## AIM:
Reproduce the whole listing below line for line, with no changes.

--- START ENTRIES SHOWN ---

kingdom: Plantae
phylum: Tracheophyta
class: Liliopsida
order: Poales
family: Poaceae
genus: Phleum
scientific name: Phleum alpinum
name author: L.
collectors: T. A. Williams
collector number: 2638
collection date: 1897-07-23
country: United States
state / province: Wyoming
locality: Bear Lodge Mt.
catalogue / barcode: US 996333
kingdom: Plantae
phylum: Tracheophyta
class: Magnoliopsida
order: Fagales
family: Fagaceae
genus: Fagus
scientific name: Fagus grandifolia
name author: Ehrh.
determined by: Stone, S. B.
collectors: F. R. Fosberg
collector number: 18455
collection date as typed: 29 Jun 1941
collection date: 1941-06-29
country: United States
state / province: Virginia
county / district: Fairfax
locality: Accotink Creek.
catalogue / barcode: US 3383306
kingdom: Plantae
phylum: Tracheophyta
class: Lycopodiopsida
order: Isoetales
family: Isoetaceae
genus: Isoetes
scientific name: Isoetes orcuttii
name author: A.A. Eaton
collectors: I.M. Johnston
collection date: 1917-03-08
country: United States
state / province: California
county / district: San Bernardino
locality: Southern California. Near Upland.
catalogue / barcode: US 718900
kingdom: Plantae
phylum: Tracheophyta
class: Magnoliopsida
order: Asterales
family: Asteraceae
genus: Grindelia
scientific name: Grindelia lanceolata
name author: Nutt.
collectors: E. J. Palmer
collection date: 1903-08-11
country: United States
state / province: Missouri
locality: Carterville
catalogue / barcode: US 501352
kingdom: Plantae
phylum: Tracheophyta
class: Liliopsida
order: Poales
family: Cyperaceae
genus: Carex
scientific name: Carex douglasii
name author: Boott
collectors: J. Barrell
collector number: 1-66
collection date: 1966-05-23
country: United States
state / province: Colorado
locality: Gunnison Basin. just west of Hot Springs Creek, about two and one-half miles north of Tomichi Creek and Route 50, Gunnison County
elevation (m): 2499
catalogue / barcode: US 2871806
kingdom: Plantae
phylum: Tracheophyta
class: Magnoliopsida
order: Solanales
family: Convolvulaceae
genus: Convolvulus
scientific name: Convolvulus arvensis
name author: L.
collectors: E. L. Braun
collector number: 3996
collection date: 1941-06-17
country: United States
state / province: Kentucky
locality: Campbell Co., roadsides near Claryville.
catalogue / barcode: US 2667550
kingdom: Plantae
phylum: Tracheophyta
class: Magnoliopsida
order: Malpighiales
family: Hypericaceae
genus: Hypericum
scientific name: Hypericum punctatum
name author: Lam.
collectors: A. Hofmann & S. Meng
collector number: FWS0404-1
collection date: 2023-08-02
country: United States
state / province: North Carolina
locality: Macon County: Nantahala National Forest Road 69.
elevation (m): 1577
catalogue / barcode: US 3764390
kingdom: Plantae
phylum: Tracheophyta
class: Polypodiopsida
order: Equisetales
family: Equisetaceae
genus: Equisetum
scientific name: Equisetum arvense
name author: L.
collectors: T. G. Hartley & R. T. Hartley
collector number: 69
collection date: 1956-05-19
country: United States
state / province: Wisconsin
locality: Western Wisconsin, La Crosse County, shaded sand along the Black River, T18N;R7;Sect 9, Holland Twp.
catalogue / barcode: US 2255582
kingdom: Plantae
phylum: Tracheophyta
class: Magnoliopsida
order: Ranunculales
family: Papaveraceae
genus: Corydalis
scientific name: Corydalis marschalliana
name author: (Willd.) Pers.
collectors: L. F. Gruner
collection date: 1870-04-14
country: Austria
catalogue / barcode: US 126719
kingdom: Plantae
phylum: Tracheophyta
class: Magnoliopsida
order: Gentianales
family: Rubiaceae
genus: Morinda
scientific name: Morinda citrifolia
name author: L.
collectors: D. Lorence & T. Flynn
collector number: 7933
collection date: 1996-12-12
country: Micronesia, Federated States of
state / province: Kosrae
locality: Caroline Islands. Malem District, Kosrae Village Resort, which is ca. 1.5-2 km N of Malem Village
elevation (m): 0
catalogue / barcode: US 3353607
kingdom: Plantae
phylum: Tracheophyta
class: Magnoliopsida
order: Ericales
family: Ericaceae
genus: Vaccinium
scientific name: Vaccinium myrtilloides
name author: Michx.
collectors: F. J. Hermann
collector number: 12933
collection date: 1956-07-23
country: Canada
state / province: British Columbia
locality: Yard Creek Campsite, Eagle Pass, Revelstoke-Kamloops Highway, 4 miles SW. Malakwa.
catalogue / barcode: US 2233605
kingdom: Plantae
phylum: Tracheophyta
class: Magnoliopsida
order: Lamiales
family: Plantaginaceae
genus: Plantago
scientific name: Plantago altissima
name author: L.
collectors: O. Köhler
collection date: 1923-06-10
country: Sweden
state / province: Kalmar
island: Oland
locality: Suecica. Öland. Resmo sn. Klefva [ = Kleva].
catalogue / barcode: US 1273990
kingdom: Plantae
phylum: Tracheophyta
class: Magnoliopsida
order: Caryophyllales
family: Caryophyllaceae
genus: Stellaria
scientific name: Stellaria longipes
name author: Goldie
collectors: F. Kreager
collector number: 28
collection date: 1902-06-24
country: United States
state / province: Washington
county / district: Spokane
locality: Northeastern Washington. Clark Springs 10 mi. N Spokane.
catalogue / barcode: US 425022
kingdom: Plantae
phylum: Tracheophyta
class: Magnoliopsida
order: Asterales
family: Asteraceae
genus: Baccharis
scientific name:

--- END ENTRIES SHOWN ---

## EXERCISE RESULT:
kingdom: Plantae
phylum: Tracheophyta
class: Liliopsida
order: Poales
family: Poaceae
genus: Phleum
scientific name: Phleum alpinum
name author: L.
collectors: T. A. Williams
collector number: 2638
collection date: 1897-07-23
country: United States
state / province: Wyoming
locality: Bear Lodge Mt.
catalogue / barcode: US 996333
kingdom: Plantae
phylum: Tracheophyta
class: Magnoliopsida
order: Fagales
family: Fagaceae
genus: Fagus
scientific name: Fagus grandifolia
name author: Ehrh.
determined by: Stone, S. B.
collectors: F. R. Fosberg
collector number: 18455
collection date as typed: 29 Jun 1941
collection date: 1941-06-29
country: United States
state / province: Virginia
county / district: Fairfax
locality: Accotink Creek.
catalogue / barcode: US 3383306
kingdom: Plantae
phylum: Tracheophyta
class: Lycopodiopsida
order: Isoetales
family: Isoetaceae
genus: Isoetes
scientific name: Isoetes orcuttii
name author: A.A. Eaton
collectors: I.M. Johnston
collection date: 1917-03-08
country: United States
state / province: California
county / district: San Bernardino
locality: Southern California. Near Upland.
catalogue / barcode: US 718900
kingdom: Plantae
phylum: Tracheophyta
class: Magnoliopsida
order: Asterales
family: Asteraceae
genus: Grindelia
scientific name: Grindelia lanceolata
name author: Nutt.
collectors: E. J. Palmer
collection date: 1903-08-11
country: United States
state / province: Missouri
locality: Carterville
catalogue / barcode: US 501352
kingdom: Plantae
phylum: Tracheophyta
class: Liliopsida
order: Poales
family: Cyperaceae
genus: Carex
scientific name: Carex douglasii
name author: Boott
collectors: J. Barrell
collector number: 1-66
collection date: 1966-05-23
country: United States
state / province: Colorado
locality: Gunnison Basin. just west of Hot Springs Creek, about two and one-half miles north of Tomichi Creek and Route 50, Gunnison County
elevation (m): 2499
catalogue / barcode: US 2871806
kingdom: Plantae
phylum: Tracheophyta
class: Magnoliopsida
order: Solanales
family: Convolvulaceae
genus: Convolvulus
scientific name: Convolvulus arvensis
name author: L.
collectors: E. L. Braun
collector number: 3996
collection date: 1941-06-17
country: United States
state / province: Kentucky
locality: Campbell Co., roadsides near Claryville.
catalogue / barcode: US 2667550
kingdom: Plantae
phylum: Tracheophyta
class: Magnoliopsida
order: Malpighiales
family: Hypericaceae
genus: Hypericum
scientific name: Hypericum punctatum
name author: Lam.
collectors: A. Hofmann & S. Meng
collector number: FWS0404-1
collection date: 2023-08-02
country: United States
state / province: North Carolina
locality: Macon County: Nantahala National Forest Road 69.
elevation (m): 1577
catalogue / barcode: US 3764390
kingdom: Plantae
phylum: Tracheophyta
class: Polypodiopsida
order: Equisetales
family: Equisetaceae
genus: Equisetum
scientific name: Equisetum arvense
name author: L.
collectors: T. G. Hartley & R. T. Hartley
collector number: 69
collection date: 1956-05-19
country: United States
state / province: Wisconsin
locality: Western Wisconsin, La Crosse County, shaded sand along the Black River, T18N;R7;Sect 9, Holland Twp.
catalogue / barcode: US 2255582
kingdom: Plantae
phylum: Tracheophyta
class: Magnoliopsida
order: Ranunculales
family: Papaveraceae
genus: Corydalis
scientific name: Corydalis marschalliana
name author: (Willd.) Pers.
collectors: L. F. Gruner
collection date: 1870-04-14
country: Austria
catalogue / barcode: US 126719
kingdom: Plantae
phylum: Tracheophyta
class: Magnoliopsida
order: Gentianales
family: Rubiaceae
genus: Morinda
scientific name: Morinda citrifolia
name author: L.
collectors: D. Lorence & T. Flynn
collector number: 7933
collection date: 1996-12-12
country: Micronesia, Federated States of
state / province: Kosrae
locality: Caroline Islands. Malem District, Kosrae Village Resort, which is ca. 1.5-2 km N of Malem Village
elevation (m): 0
catalogue / barcode: US 3353607
kingdom: Plantae
phylum: Tracheophyta
class: Magnoliopsida
order: Ericales
family: Ericaceae
genus: Vaccinium
scientific name: Vaccinium myrtilloides
name author: Michx.
collectors: F. J. Hermann
collector number: 12933
collection date: 1956-07-23
country: Canada
state / province: British Columbia
locality: Yard Creek Campsite, Eagle Pass, Revelstoke-Kamloops Highway, 4 miles SW. Malakwa.
catalogue / barcode: US 2233605
kingdom: Plantae
phylum: Tracheophyta
class: Magnoliopsida
order: Lamiales
family: Plantaginaceae
genus: Plantago
scientific name: Plantago altissima
name author: L.
collectors: O. Köhler
collection date: 1923-06-10
country: Sweden
state / province: Kalmar
island: Oland
locality: Suecica. Öland. Resmo sn. Klefva [ = Kleva].
catalogue / barcode: US 1273990
kingdom: Plantae
phylum: Tracheophyta
class: Magnoliopsida
order: Caryophyllales
family: Caryophyllaceae
genus: Stellaria
scientific name: Stellaria longipes
name author: Goldie
collectors: F. Kreager
collector number: 28
collection date: 1902-06-24
country: United States
state / province: Washington
county / district: Spokane
locality: Northeastern Washington. Clark Springs 10 mi. N Spokane.
catalogue / barcode: US 425022
kingdom: Plantae
phylum: Tracheophyta
class: Magnoliopsida
order: Asterales
family: Asteraceae
genus: Baccharis
scientific name:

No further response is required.